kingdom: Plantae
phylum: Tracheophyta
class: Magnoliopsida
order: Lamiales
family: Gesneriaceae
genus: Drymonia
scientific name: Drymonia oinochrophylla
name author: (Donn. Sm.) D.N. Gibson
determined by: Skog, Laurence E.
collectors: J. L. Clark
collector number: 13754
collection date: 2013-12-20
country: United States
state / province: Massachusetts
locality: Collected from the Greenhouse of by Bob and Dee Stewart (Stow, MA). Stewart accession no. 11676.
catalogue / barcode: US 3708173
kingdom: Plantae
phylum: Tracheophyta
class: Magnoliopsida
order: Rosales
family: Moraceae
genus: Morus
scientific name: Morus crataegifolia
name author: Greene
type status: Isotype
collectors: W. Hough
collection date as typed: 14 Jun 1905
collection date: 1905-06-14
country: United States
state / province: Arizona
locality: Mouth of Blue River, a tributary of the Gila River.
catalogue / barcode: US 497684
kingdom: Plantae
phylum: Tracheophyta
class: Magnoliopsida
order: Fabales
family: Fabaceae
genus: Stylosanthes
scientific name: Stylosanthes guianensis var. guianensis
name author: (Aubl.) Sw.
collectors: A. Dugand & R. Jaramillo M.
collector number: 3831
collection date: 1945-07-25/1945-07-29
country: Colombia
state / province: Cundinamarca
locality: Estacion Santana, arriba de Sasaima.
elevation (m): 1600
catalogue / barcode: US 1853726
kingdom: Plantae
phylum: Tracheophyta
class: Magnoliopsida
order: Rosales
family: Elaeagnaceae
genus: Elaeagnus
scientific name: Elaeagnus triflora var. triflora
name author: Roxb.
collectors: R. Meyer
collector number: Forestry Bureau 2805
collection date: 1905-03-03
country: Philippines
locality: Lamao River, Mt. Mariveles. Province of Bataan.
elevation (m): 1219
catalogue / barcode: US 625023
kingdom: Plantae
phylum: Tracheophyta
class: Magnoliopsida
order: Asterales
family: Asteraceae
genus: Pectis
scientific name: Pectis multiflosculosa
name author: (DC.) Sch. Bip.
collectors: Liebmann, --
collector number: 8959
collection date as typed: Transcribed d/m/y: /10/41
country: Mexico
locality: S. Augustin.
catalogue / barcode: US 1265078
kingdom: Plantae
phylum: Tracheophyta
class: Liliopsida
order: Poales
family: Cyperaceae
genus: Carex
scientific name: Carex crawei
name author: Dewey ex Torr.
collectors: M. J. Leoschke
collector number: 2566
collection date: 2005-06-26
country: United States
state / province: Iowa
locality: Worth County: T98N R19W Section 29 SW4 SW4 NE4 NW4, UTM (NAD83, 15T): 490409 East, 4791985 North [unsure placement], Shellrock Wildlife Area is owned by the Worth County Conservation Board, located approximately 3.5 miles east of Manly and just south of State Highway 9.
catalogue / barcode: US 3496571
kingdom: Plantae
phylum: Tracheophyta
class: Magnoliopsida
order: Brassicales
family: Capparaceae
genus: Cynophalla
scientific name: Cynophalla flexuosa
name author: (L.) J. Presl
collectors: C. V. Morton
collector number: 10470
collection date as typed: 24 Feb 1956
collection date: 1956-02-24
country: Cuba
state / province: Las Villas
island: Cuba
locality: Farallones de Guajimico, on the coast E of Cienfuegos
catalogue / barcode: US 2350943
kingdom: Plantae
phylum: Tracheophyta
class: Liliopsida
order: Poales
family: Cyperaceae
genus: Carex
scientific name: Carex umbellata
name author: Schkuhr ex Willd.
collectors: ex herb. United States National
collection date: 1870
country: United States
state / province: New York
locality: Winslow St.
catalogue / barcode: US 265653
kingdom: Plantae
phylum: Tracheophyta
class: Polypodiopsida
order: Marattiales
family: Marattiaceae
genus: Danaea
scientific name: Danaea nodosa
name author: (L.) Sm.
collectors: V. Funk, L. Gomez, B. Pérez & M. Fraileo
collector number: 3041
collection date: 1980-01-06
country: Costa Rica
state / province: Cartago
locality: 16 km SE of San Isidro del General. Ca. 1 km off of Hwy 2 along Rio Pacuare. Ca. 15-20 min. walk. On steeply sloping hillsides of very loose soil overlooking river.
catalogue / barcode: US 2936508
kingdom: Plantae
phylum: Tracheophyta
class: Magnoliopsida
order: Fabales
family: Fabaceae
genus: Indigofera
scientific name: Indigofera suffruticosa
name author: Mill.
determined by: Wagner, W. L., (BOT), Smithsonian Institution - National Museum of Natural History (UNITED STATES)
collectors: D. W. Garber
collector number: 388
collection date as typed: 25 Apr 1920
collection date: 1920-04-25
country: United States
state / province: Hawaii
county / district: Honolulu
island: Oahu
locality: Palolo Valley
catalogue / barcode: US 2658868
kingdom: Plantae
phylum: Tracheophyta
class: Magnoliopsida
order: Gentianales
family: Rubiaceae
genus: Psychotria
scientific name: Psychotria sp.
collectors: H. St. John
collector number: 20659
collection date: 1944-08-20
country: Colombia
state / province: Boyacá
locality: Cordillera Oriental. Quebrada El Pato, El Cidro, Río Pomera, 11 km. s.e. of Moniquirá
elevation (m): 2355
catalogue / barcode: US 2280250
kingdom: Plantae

____

- [Written request]: Could you rewrite the listing, changing every "collectors" to "collected by" and keeping everything else the same?

- [Reply]:
kingdom: Plantae
phylum: Tracheophyta
class: Magnoliopsida
order: Lamiales
family: Gesneriaceae
genus: Drymonia
scientific name: Drymonia oinochrophylla
name author: (Donn. Sm.) D.N. Gibson
determined by: Skog, Laurence E.
collected by: J. L. Clark
collector number: 13754
collection date: 2013-12-20
country: United States
state / province: Massachusetts
locality: Collected from the Greenhouse of by Bob and Dee Stewart (Stow, MA). Stewart accession no. 11676.
catalogue / barcode: US 3708173
kingdom: Plantae
phylum: Tracheophyta
class: Magnoliopsida
order: Rosales
family: Moraceae
genus: Morus
scientific name: Morus crataegifolia
name author: Greene
type status: Isotype
collected by: W. Hough
collection date as typed: 14 Jun 1905
collection date: 1905-06-14
country: United States
state / province: Arizona
locality: Mouth of Blue River, a tributary of the Gila River.
catalogue / barcode: US 497684
kingdom: Plantae
phylum: Tracheophyta
class: Magnoliopsida
order: Fabales
family: Fabaceae
genus: Stylosanthes
scientific name: Stylosanthes guianensis var. guianensis
name author: (Aubl.) Sw.
collected by: A. Dugand & R. Jaramillo M.
collector number: 3831
collection date: 1945-07-25/1945-07-29
country: Colombia
state / province: Cundinamarca
locality: Estacion Santana, arriba de Sasaima.
elevation (m): 1600
catalogue / barcode: US 1853726
kingdom: Plantae
phylum: Tracheophyta
class: Magnoliopsida
order: Rosales
family: Elaeagnaceae
genus: Elaeagnus
scientific name: Elaeagnus triflora var. triflora
name author: Roxb.
collected by: R. Meyer
collector number: Forestry Bureau 2805
collection date: 1905-03-03
country: Philippines
locality: Lamao River, Mt. Mariveles. Province of Bataan.
elevation (m): 1219
catalogue / barcode: US 625023
kingdom: Plantae
phylum: Tracheophyta
class: Magnoliopsida
order: Asterales
family: Asteraceae
genus: Pectis
scientific name: Pectis multiflosculosa
name author: (DC.) Sch. Bip.
collected by: Liebmann, --
collector number: 8959
collection date as typed: Transcribed d/m/y: /10/41
country: Mexico
locality: S. Augustin.
catalogue / barcode: US 1265078
kingdom: Plantae
phylum: Tracheophyta
class: Liliopsida
order: Poales
family: Cyperaceae
genus: Carex
scientific name: Carex crawei
name author: Dewey ex Torr.
collected by: M. J. Leoschke
collector number: 2566
collection date: 2005-06-26
country: United States
state / province: Iowa
locality: Worth County: T98N R19W Section 29 SW4 SW4 NE4 NW4, UTM (NAD83, 15T): 490409 East, 4791985 North [unsure placement], Shellrock Wildlife Area is owned by the Worth County Conservation Board, located approximately 3.5 miles east of Manly and just south of State Highway 9.
catalogue / barcode: US 3496571
kingdom: Plantae
phylum: Tracheophyta
class: Magnoliopsida
order: Brassicales
family: Capparaceae
genus: Cynophalla
scientific name: Cynophalla flexuosa
name author: (L.) J. Presl
collected by: C. V. Morton
collector number: 10470
collection date as typed: 24 Feb 1956
collection date: 1956-02-24
country: Cuba
state / province: Las Villas
island: Cuba
locality: Farallones de Guajimico, on the coast E of Cienfuegos
catalogue / barcode: US 2350943
kingdom: Plantae
phylum: Tracheophyta
class: Liliopsida
order: Poales
family: Cyperaceae
genus: Carex
scientific name: Carex umbellata
name author: Schkuhr ex Willd.
collected by: ex herb. United States National
collection date: 1870
country: United States
state / province: New York
locality: Winslow St.
catalogue / barcode: US 265653
kingdom: Plantae
phylum: Tracheophyta
class: Polypodiopsida
order: Marattiales
family: Marattiaceae
genus: Danaea
scientific name: Danaea nodosa
name author: (L.) Sm.
collected by: V. Funk, L. Gomez, B. Pérez & M. Fraileo
collector number: 3041
collection date: 1980-01-06
country: Costa Rica
state / province: Cartago
locality: 16 km SE of San Isidro del General. Ca. 1 km off of Hwy 2 along Rio Pacuare. Ca. 15-20 min. walk. On steeply sloping hillsides of very loose soil overlooking river.
catalogue / barcode: US 2936508
kingdom: Plantae
phylum: Tracheophyta
class: Magnoliopsida
order: Fabales
family: Fabaceae
genus: Indigofera
scientific name: Indigofera suffruticosa
name author: Mill.
determined by: Wagner, W. L., (BOT), Smithsonian Institution - National Museum of Natural History (UNITED STATES)
collected by: D. W. Garber
collector number: 388
collection date as typed: 25 Apr 1920
collection date: 1920-04-25
country: United States
state / province: Hawaii
county / district: Honolulu
island: Oahu
locality: Palolo Valley
catalogue / barcode: US 2658868
kingdom: Plantae
phylum: Tracheophyta
class: Magnoliopsida
order: Gentianales
family: Rubiaceae
genus: Psychotria
scientific name: Psychotria sp.
collected by: H. St. John
collector number: 20659
collection date: 1944-08-20
country: Colombia
state / province: Boyacá
locality: Cordillera Oriental. Quebrada El Pato, El Cidro, Río Pomera, 11 km. s.e. of Moniquirá
elevation (m): 2355
catalogue / barcode: US 2280250
kingdom: Plantae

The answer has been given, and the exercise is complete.